• MATERIAL FOR THE TASK:
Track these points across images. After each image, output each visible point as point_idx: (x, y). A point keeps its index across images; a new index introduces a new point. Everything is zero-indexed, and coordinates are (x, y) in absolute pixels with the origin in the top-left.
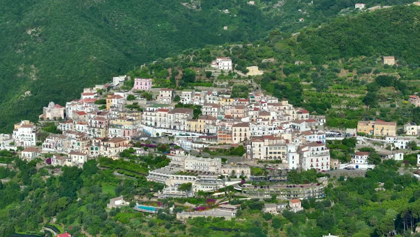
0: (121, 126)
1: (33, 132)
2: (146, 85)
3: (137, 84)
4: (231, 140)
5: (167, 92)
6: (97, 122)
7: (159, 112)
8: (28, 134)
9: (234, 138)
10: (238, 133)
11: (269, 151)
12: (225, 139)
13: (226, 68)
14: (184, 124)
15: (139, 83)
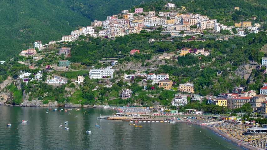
0: (137, 23)
1: (93, 28)
2: (141, 11)
3: (137, 11)
4: (189, 24)
5: (153, 12)
6: (125, 22)
7: (153, 18)
8: (90, 29)
9: (190, 23)
10: (192, 21)
11: (207, 26)
12: (186, 24)
13: (172, 7)
14: (165, 21)
15: (138, 10)
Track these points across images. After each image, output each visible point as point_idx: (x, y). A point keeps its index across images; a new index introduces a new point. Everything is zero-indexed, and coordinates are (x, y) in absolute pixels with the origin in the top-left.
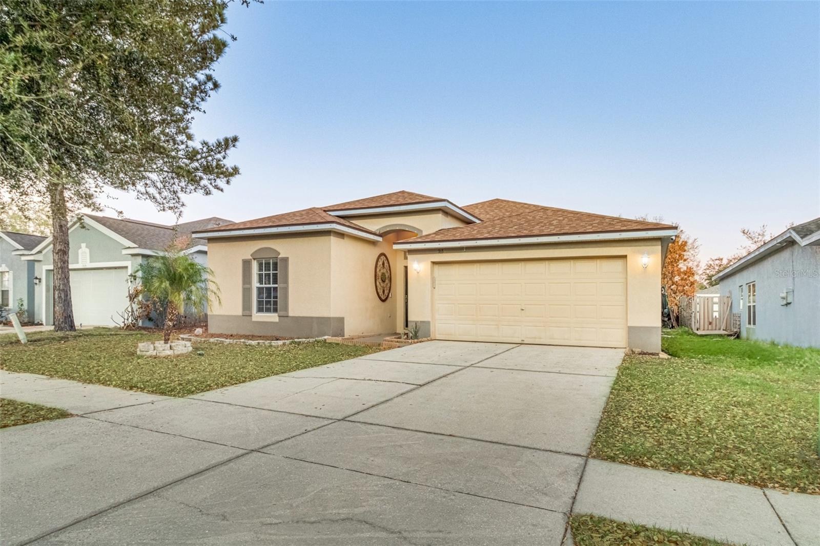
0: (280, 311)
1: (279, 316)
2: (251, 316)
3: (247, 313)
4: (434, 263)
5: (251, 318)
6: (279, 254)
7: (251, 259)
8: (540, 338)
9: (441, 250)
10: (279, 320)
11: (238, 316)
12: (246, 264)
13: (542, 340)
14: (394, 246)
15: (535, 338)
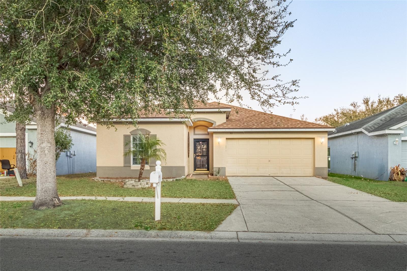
0: (151, 163)
1: (150, 166)
2: (130, 167)
3: (127, 165)
4: (227, 139)
5: (130, 168)
6: (150, 132)
7: (130, 135)
8: (277, 174)
9: (231, 133)
10: (150, 168)
11: (122, 167)
12: (126, 138)
13: (278, 174)
14: (208, 130)
15: (275, 174)
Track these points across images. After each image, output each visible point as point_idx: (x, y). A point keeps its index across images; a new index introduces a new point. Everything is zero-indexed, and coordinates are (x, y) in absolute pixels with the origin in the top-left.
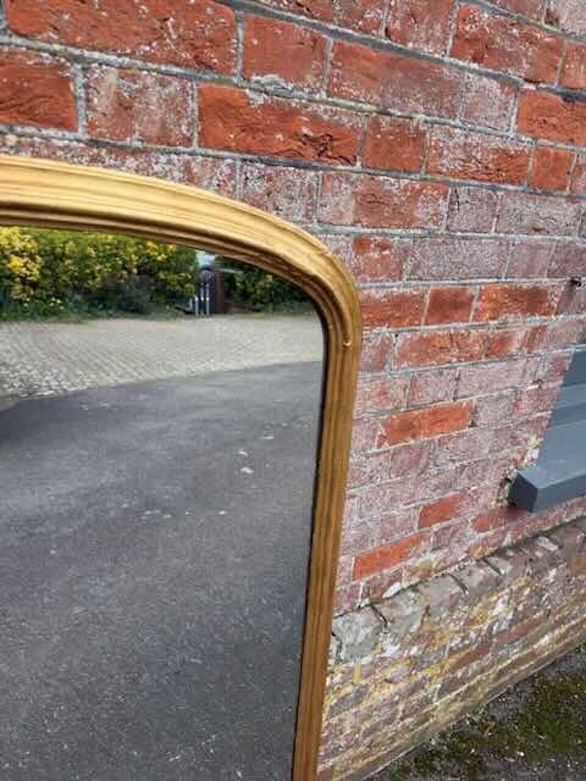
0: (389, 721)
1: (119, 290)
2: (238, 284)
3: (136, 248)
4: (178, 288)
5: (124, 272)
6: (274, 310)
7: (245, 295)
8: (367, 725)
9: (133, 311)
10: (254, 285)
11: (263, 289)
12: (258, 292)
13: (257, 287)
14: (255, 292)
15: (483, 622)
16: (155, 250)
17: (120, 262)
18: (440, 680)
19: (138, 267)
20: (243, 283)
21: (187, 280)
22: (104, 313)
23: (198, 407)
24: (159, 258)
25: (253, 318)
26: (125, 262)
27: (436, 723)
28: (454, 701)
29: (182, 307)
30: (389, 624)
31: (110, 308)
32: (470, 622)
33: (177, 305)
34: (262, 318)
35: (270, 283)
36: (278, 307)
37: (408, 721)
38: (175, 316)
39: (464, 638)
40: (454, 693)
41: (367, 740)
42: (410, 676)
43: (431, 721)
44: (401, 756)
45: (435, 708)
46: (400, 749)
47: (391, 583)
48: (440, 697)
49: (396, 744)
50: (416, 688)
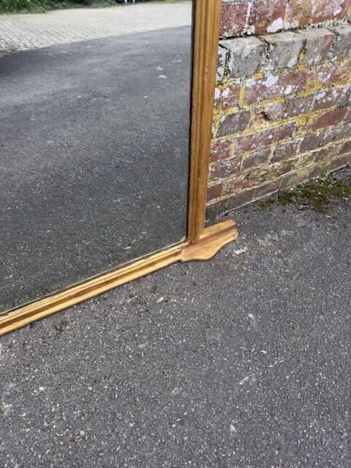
0: (263, 159)
8: (247, 155)
9: (79, 2)
15: (345, 83)
18: (304, 133)
22: (59, 5)
23: (128, 49)
27: (295, 175)
28: (310, 158)
30: (272, 47)
32: (335, 78)
37: (277, 164)
39: (328, 94)
40: (312, 151)
41: (246, 171)
42: (283, 118)
43: (293, 171)
44: (268, 195)
45: (297, 160)
46: (269, 188)
47: (275, 16)
48: (302, 151)
49: (266, 183)
50: (286, 133)
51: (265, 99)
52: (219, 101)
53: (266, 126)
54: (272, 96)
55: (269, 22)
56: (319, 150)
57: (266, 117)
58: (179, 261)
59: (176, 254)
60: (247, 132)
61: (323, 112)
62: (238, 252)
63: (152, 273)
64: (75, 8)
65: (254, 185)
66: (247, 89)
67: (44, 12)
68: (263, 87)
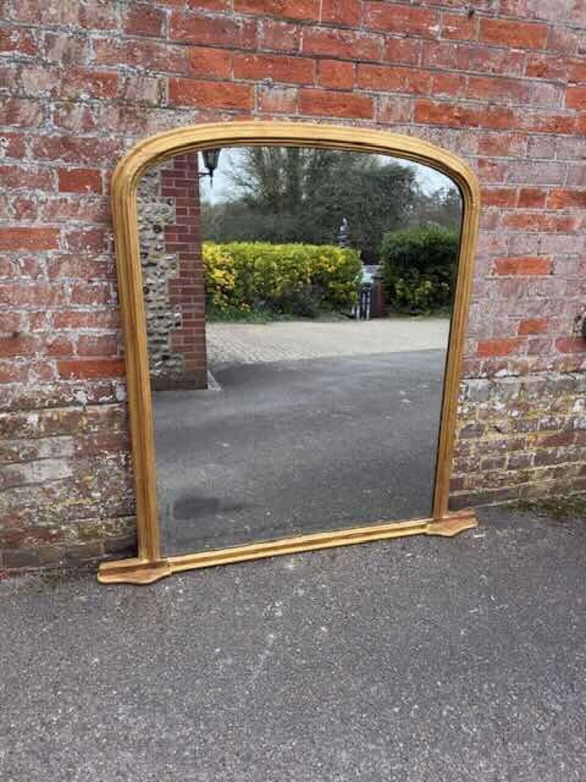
0: (500, 464)
1: (295, 297)
2: (398, 292)
3: (311, 262)
4: (344, 296)
5: (301, 282)
6: (432, 314)
7: (404, 302)
8: (485, 458)
9: (304, 316)
10: (412, 292)
11: (422, 295)
12: (417, 298)
13: (416, 294)
14: (414, 299)
15: (566, 414)
16: (326, 263)
17: (297, 274)
18: (535, 449)
19: (311, 278)
20: (402, 290)
21: (351, 289)
22: (281, 317)
24: (329, 270)
25: (410, 321)
26: (302, 274)
27: (534, 486)
28: (547, 473)
29: (347, 312)
30: (498, 386)
31: (288, 312)
32: (555, 410)
33: (342, 311)
34: (419, 320)
35: (428, 289)
36: (435, 311)
37: (513, 472)
38: (341, 319)
39: (551, 420)
40: (547, 467)
41: (485, 471)
42: (513, 433)
43: (531, 483)
44: (509, 502)
45: (533, 472)
46: (509, 495)
47: (501, 368)
48: (536, 465)
49: (505, 487)
50: (517, 445)
51: (495, 417)
52: (461, 415)
53: (499, 437)
54: (502, 416)
55: (496, 371)
56: (555, 467)
57: (499, 430)
58: (424, 534)
59: (423, 527)
60: (483, 439)
61: (551, 433)
62: (477, 536)
63: (401, 537)
64: (299, 320)
65: (493, 487)
66: (481, 410)
67: (264, 324)
68: (494, 410)
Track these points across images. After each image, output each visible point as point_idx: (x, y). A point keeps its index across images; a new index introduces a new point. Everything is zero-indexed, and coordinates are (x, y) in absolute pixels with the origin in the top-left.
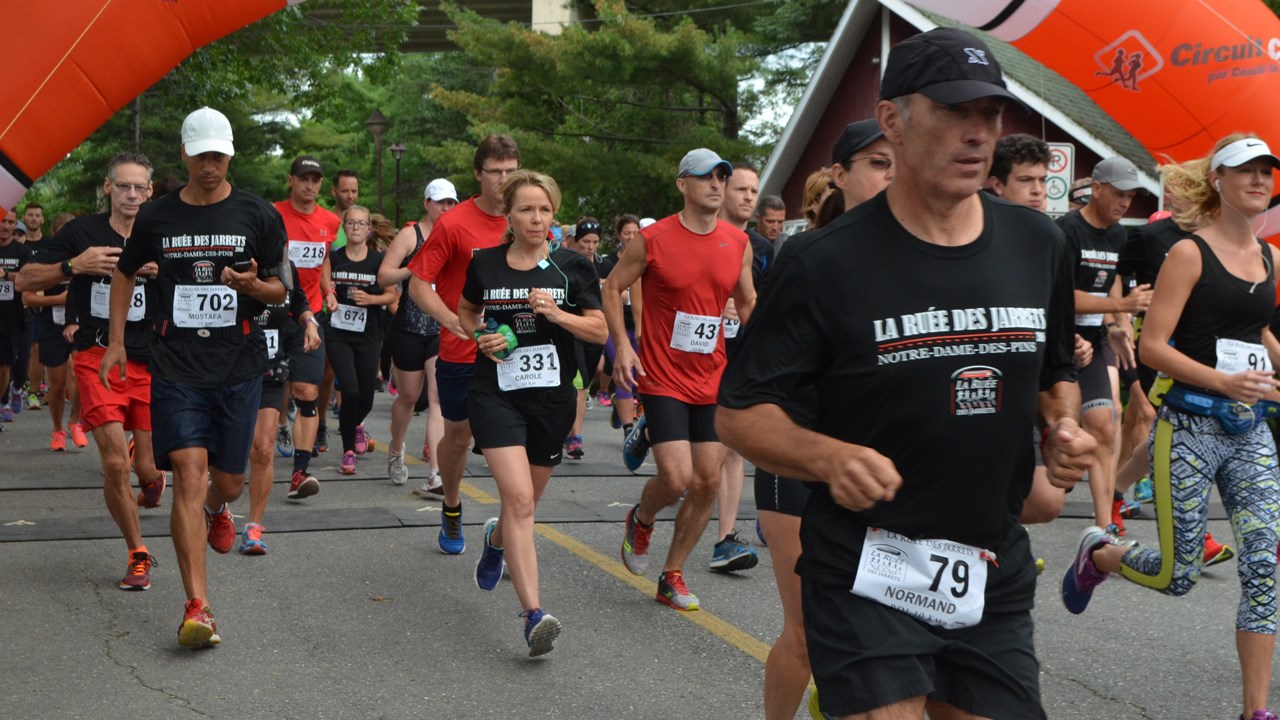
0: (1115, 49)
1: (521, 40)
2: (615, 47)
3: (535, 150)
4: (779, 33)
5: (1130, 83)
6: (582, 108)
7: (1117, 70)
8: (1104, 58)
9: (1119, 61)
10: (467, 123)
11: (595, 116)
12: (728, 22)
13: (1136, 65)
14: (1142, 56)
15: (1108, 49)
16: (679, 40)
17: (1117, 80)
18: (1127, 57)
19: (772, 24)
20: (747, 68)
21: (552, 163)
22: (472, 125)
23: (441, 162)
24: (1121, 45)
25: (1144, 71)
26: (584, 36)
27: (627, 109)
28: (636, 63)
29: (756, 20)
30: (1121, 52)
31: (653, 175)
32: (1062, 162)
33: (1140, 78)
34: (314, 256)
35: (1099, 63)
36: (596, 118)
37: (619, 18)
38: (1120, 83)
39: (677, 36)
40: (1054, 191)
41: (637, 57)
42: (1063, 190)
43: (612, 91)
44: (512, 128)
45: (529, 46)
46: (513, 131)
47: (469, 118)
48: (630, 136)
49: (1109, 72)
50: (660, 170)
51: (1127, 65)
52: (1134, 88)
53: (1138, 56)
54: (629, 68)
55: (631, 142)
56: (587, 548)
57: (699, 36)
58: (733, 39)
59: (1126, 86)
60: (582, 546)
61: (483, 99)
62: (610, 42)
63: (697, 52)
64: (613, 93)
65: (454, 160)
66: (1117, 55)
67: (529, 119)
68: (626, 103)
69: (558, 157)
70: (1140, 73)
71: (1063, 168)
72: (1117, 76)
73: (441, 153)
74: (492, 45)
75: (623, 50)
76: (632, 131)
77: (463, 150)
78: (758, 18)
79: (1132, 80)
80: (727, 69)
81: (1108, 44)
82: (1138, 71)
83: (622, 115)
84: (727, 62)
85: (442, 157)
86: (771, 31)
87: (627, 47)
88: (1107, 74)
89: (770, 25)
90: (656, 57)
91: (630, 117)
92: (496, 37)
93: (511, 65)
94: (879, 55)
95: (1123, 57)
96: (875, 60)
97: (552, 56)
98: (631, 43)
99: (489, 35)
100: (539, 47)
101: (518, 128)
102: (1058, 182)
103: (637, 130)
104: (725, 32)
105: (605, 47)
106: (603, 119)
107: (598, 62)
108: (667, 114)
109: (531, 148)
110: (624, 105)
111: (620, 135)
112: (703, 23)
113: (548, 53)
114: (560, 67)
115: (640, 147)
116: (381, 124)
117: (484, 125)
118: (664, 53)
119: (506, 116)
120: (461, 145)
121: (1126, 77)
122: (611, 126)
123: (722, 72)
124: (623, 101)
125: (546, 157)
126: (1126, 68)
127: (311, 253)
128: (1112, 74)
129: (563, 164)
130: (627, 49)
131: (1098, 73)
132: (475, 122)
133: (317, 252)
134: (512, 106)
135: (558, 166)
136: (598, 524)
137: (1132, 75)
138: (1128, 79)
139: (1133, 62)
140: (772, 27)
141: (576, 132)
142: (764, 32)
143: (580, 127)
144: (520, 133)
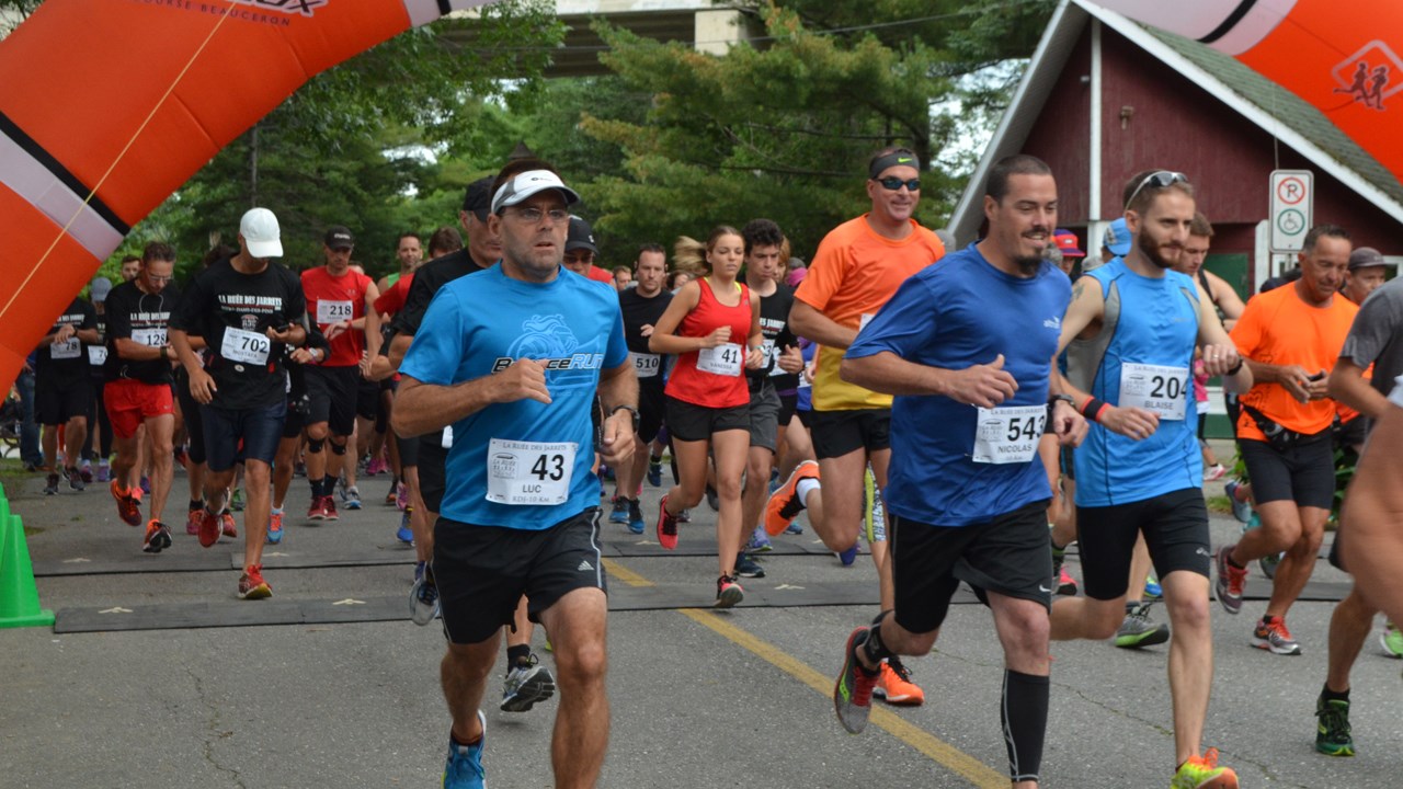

• PROBLEM STATEMENT:
Please, from the entries above, set down exactly the lines from the one containing "3: (136, 248)" through the one containing "49: (396, 744)", and only those.

• ANSWER SECTION:
3: (136, 248)
4: (178, 288)
5: (124, 272)
6: (274, 310)
7: (245, 295)
8: (367, 725)
9: (133, 311)
10: (254, 285)
11: (263, 289)
12: (258, 292)
13: (257, 287)
14: (255, 292)
15: (483, 622)
16: (155, 250)
17: (120, 262)
18: (440, 680)
19: (138, 267)
20: (243, 283)
21: (187, 280)
22: (104, 313)
23: (198, 407)
24: (159, 258)
25: (253, 318)
26: (125, 262)
27: (436, 723)
28: (454, 701)
29: (182, 307)
30: (389, 624)
31: (110, 308)
32: (470, 622)
33: (177, 305)
34: (262, 318)
35: (270, 283)
36: (278, 307)
37: (408, 721)
38: (175, 316)
39: (464, 638)
40: (454, 693)
41: (367, 740)
42: (410, 676)
43: (431, 721)
44: (401, 756)
45: (435, 708)
46: (400, 749)
47: (391, 583)
48: (440, 697)
49: (396, 744)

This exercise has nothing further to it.